We cross the street and drive past a long row of trucks and pull into the field. The girl is squatted down in front of a chain-link fence, shielding her eyes from Spearmint's headlights. She's skinny, with knobby knees, dressed in a denim skirt and a lingerie-like top trimmed in black lace. She has fine features. Thin lips, thin eyebrows, big eyes. It's Twinkie, the girl we heard earlier on the radio. Peters calls her over to his car and gets her story.
She was a dancer in Austin. She met a guy, thought she could trust him. He dropped her off out here. Three weeks ago she met another trucker. They went to Chicago together. Thought she could trust him too. Found out he was married, so she hitchhiked to Shreveport.
I ask Peters if I can talk to her alone. He nods. We step back, next to the chain-link fence. There is trash all around us. An empty whiskey bottle, a black shoe, a smashed Burger King cup. This girl is different from the other hookers: There isn't a bruise on her. No visible scars. Talking to her is different too. She fidgets as she answers my questions, biting her nails. She'll look me in the eye only in passing, darting glances. She can't even bring herself to admit what she does out here. Tears are in her eyes.

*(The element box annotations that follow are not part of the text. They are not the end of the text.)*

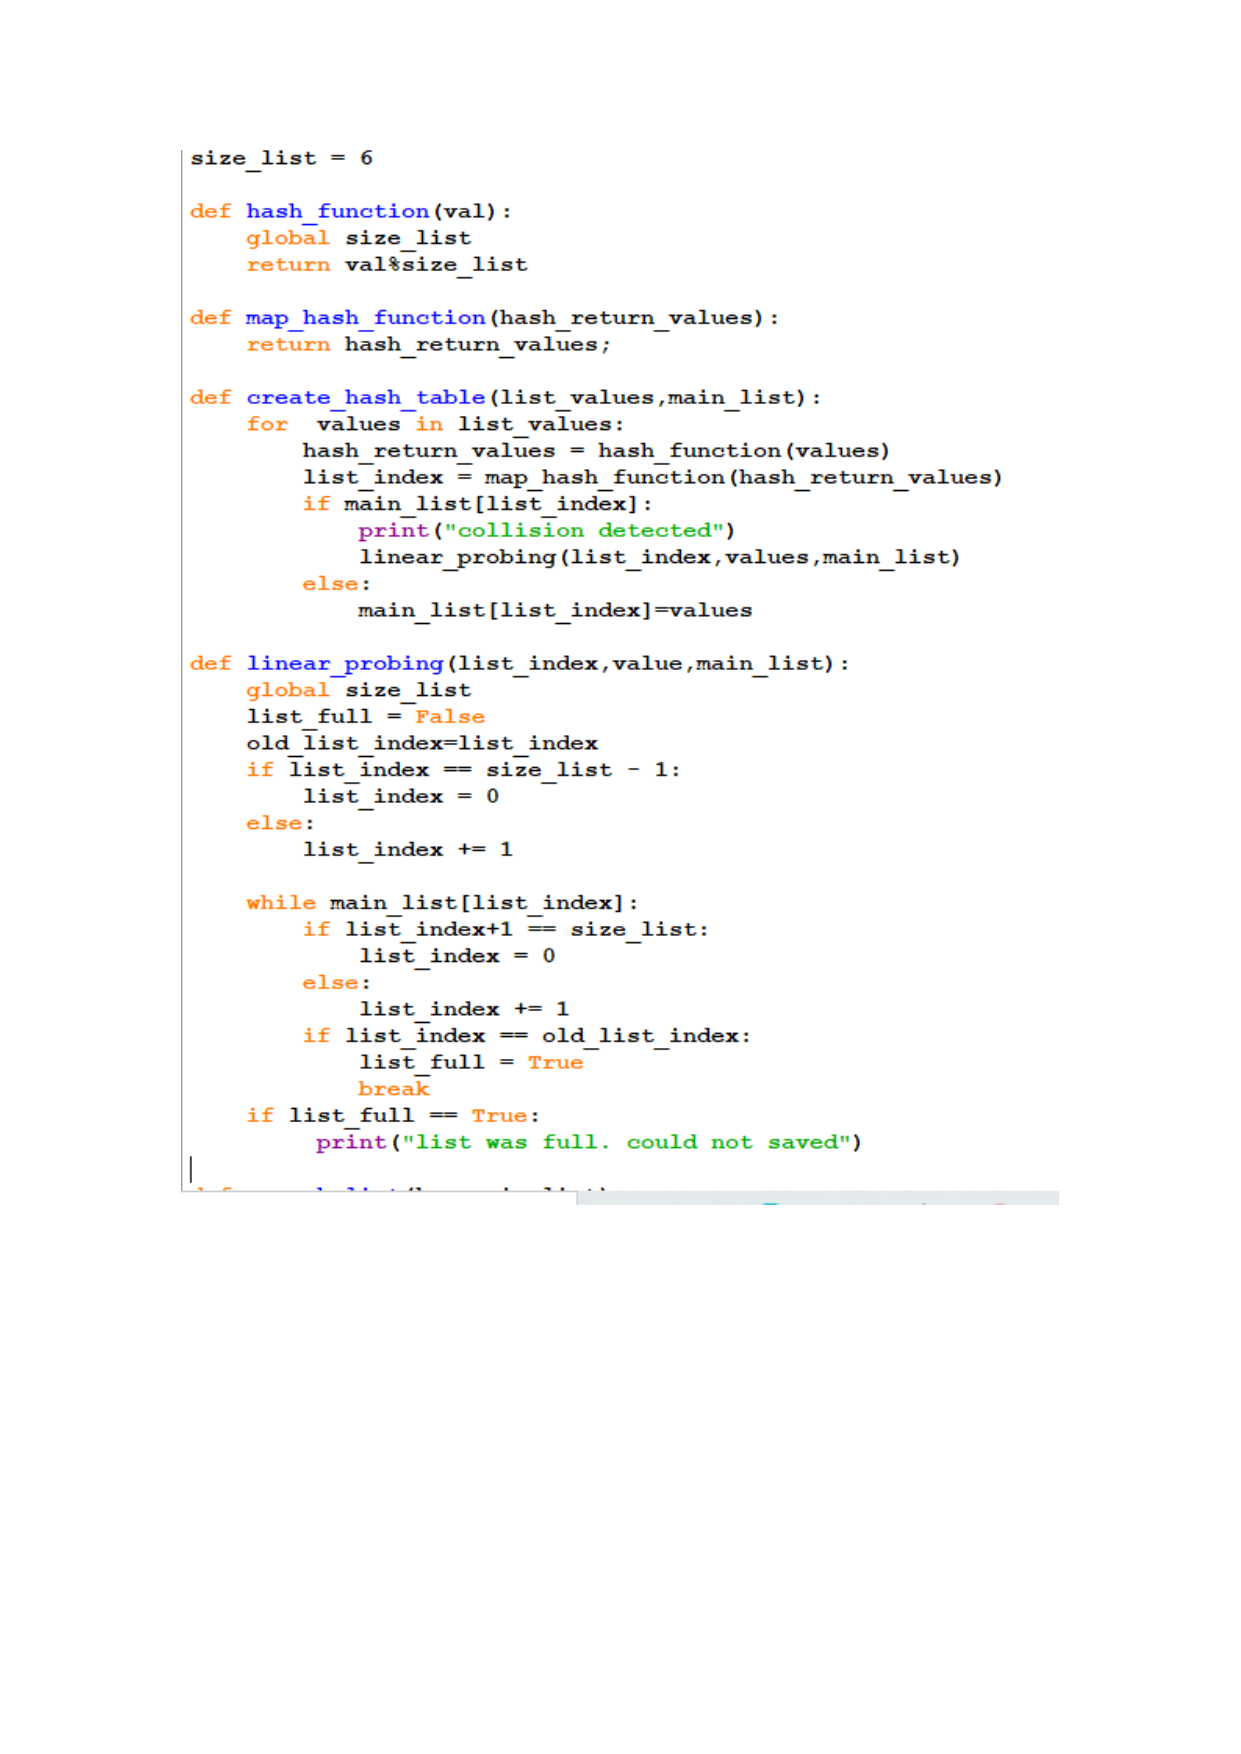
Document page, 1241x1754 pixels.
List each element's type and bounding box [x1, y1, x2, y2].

picture [181, 150, 1060, 1205]
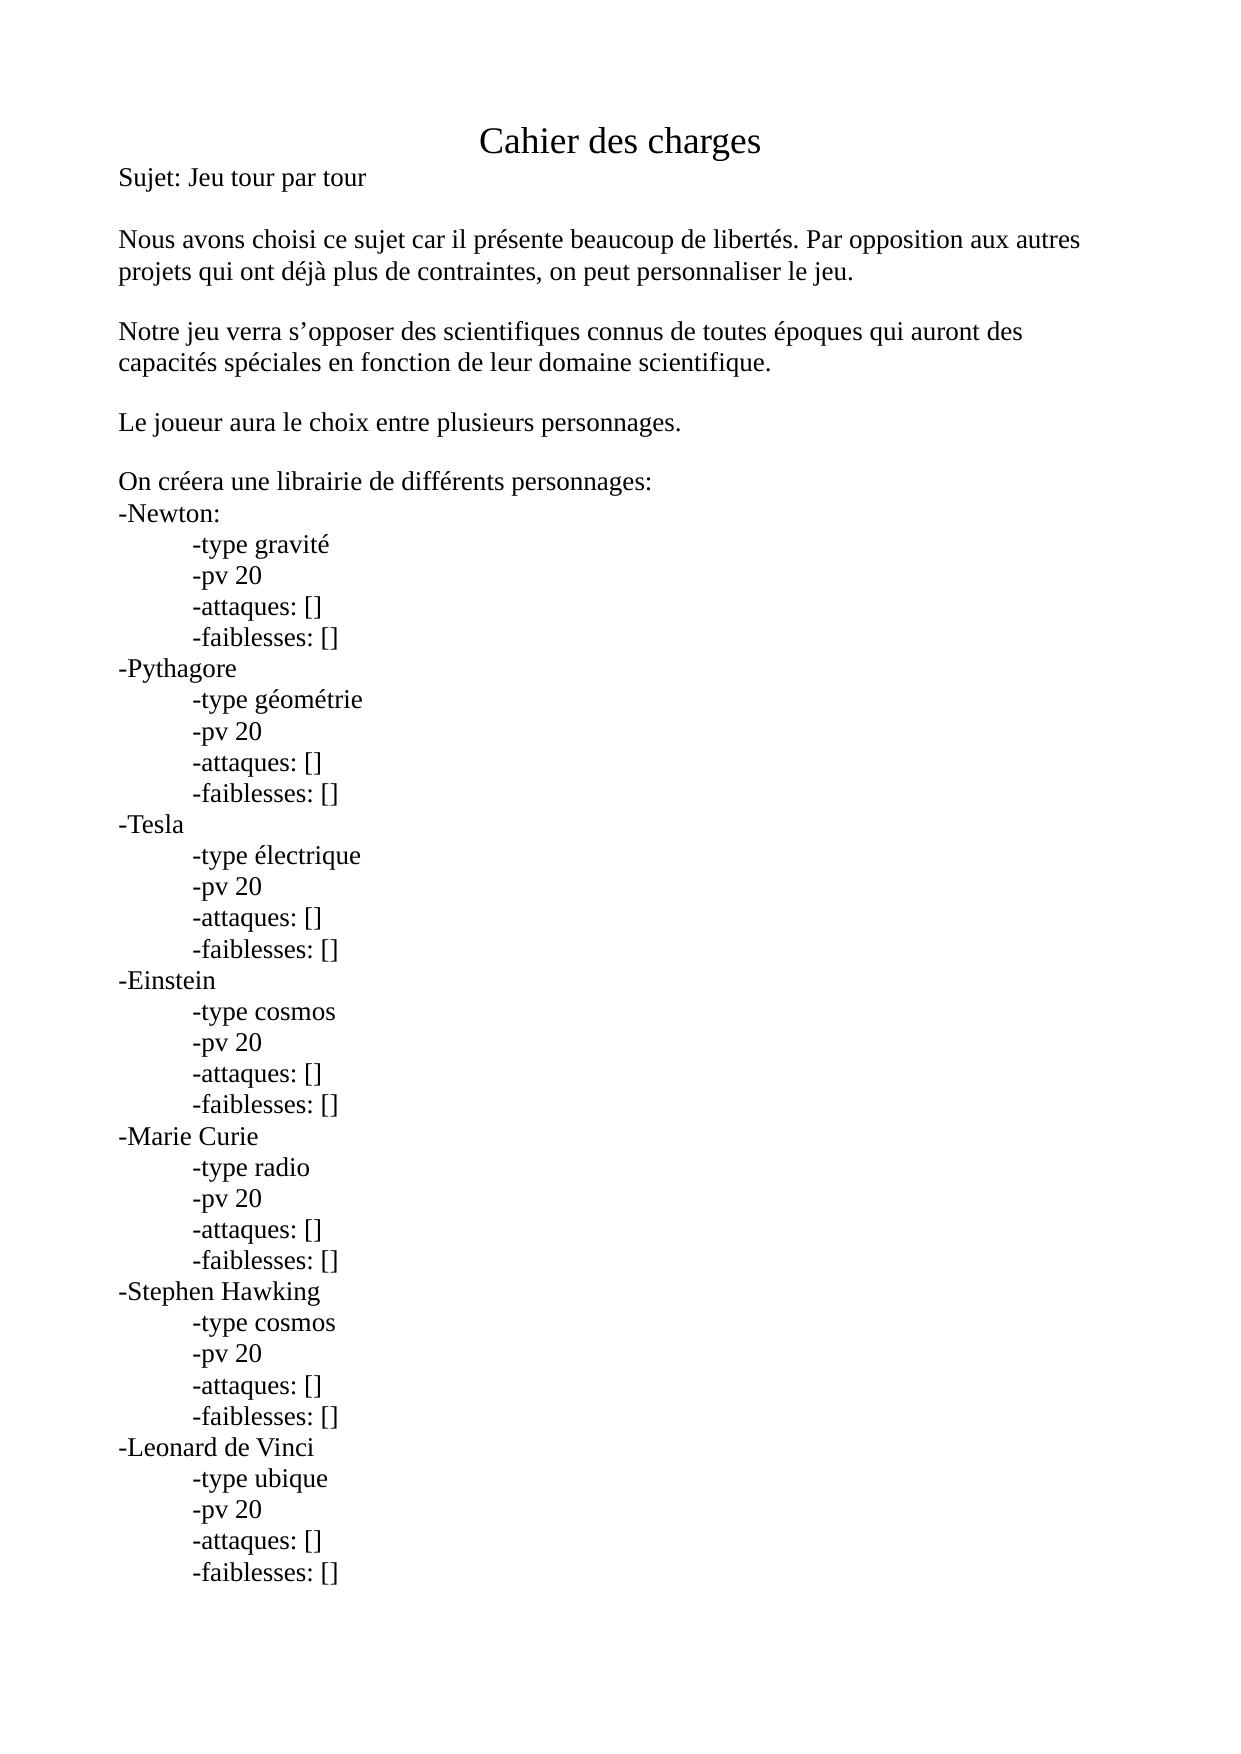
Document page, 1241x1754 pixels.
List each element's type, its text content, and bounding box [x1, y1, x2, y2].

text -pv 20 [118, 715, 1122, 746]
text -Leonard de Vinci [118, 1431, 1122, 1462]
text -Marie Curie [118, 1119, 1122, 1151]
text -faiblesses: [] [118, 1244, 1122, 1275]
text Le joueur aura le choix entre plusieurs personnages. [118, 406, 1122, 437]
text -Einstein [118, 964, 1122, 995]
text -attaques: [] [118, 1213, 1122, 1244]
text -pv 20 [118, 1026, 1122, 1057]
text -faiblesses: [] [118, 621, 1122, 652]
text -Tesla [118, 808, 1122, 839]
text -Pythagore [118, 652, 1122, 683]
text Notre jeu verra s’opposer des scientifiques connus de toutes époques qui auront des capacités spéciales en fonction de leur domaine scientifique. [118, 314, 1122, 377]
text Cahier des charges [118, 118, 1122, 161]
text -attaques: [] [118, 1057, 1122, 1088]
text -type cosmos [118, 995, 1122, 1026]
text -type radio [118, 1151, 1122, 1182]
text -faiblesses: [] [118, 933, 1122, 964]
text On créera une librairie de différents personnages: [118, 466, 1122, 497]
text -pv 20 [118, 1182, 1122, 1213]
text Nous avons choisi ce sujet car il présente beaucoup de libertés. Par opposition aux autres projets qui ont déjà plus de contraintes, on peut personnaliser le jeu. [118, 223, 1122, 286]
text -attaques: [] [118, 902, 1122, 933]
text -type géométrie [118, 683, 1122, 715]
text -Stephen Hawking [118, 1275, 1122, 1306]
text -Newton: [118, 497, 1122, 528]
text -pv 20 [118, 870, 1122, 902]
text -type électrique [118, 839, 1122, 870]
text -faiblesses: [] [118, 1400, 1122, 1431]
text -type gravité [118, 528, 1122, 559]
text -faiblesses: [] [118, 777, 1122, 808]
text -attaques: [] [118, 1369, 1122, 1400]
text -attaques: [] [118, 1524, 1122, 1556]
text -pv 20 [118, 559, 1122, 590]
text -type ubique [118, 1462, 1122, 1493]
text -type cosmos [118, 1306, 1122, 1338]
text -attaques: [] [118, 746, 1122, 777]
text -faiblesses: [] [118, 1556, 1122, 1587]
text Sujet: Jeu tour par tour [118, 161, 1122, 192]
text -pv 20 [118, 1493, 1122, 1524]
text -faiblesses: [] [118, 1088, 1122, 1119]
text -pv 20 [118, 1338, 1122, 1369]
text -attaques: [] [118, 590, 1122, 621]
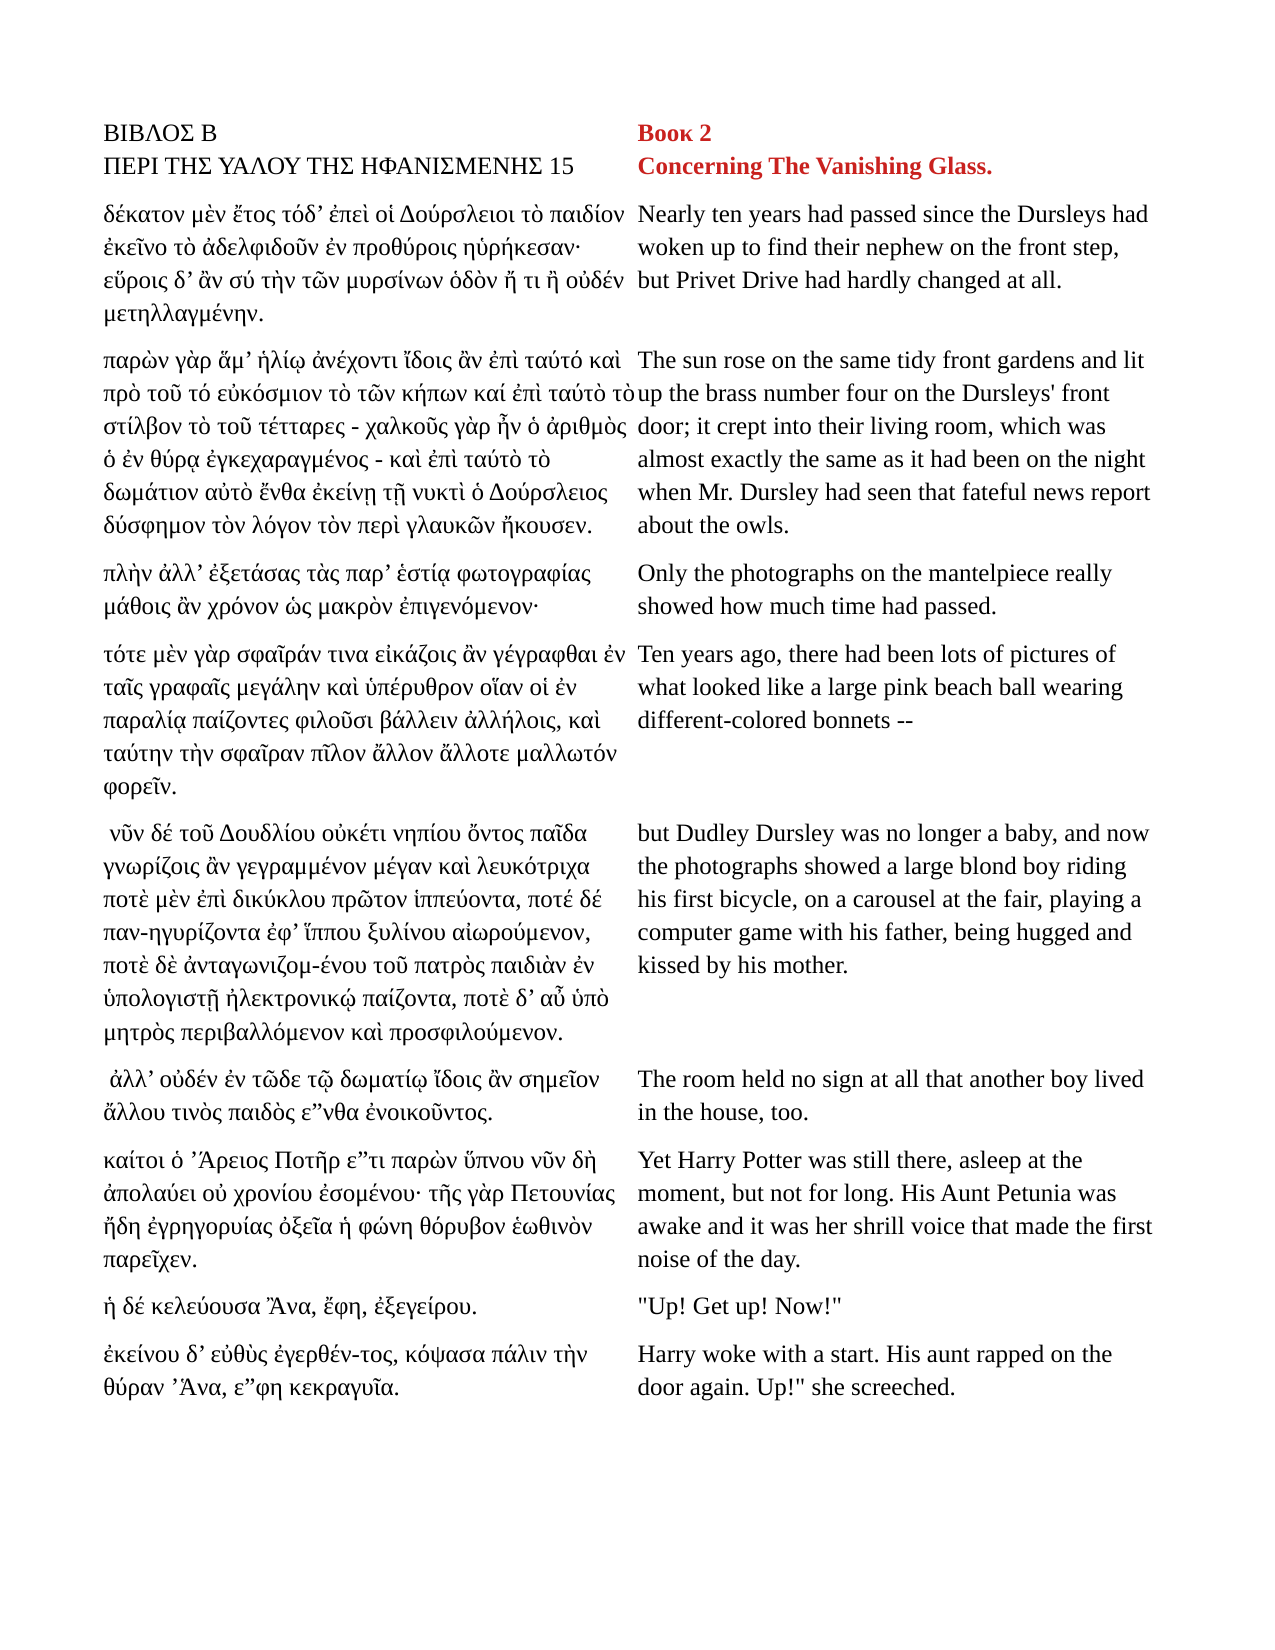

"You know, I heard them talking on the radio, they were talking about killing us for 20 cents."
"Who?"
"The drivers. Talking about killing us and cutting our throats." She shakes her head and looks out toward the highway. "They were talking about us like we're just meat." She says it as if she's surprised. She's 32, but she looks like she could be in college.
"I've seen the good side of them too. But last night, I was with this guy and the look I saw in his eyes, I was scared. I had to think the worst for my own protection. I hear them talking on their radios, 'I'm going to slit that bitch's throat and stab her in her heart.'"
For the first time, she looks me dead in the eye and shakes her head slowly, as if to say, isn't that the worst thing you've ever heard?
"I used to do this sometimes when I was a dancer," she says. "But I never thought I'd stoop this low."
Peters calls her over to his car. He gives her two numbers. One is for a homeless shelter, another is for a rehab center. He urges her to call both. She takes his card, and as we drive off, she disappears into the night.
"Could you detect a smell?" Peters asks. "She's starting to use the perfume instead of washing. Because she can't find a tub, and she's got nowhere to go, and she didn't score enough money last night or the night before for a hotel room."
We drive behind the truck stop and turn left on Cedardale Road, which leads to a slum neighborhood. At the end of the road, Peters shines his spotlight on an abandoned house. The white paint is chipping, the windows have been busted out. Inside, broken furniture's scattered about, a stained mattress is leaned against one dirty wall. "This is where Twinkie hopes to stay tonight, but she's not sure if she can. It's up to the pimp who runs it. She's still going through the breaking-in process, so to speak. You know, the guys have to quote-unquote use her."
We sit there for a minute or two looking at the empty house. The CB radio in the back is crackling with trucker talk. A call is coming over the police radio. Peters ignores it all, staring hard at the house. Maybe Twinkie will call those numbers he gave her. Maybe she'll be calling him in a couple years, asking him how his wife is. But probably not.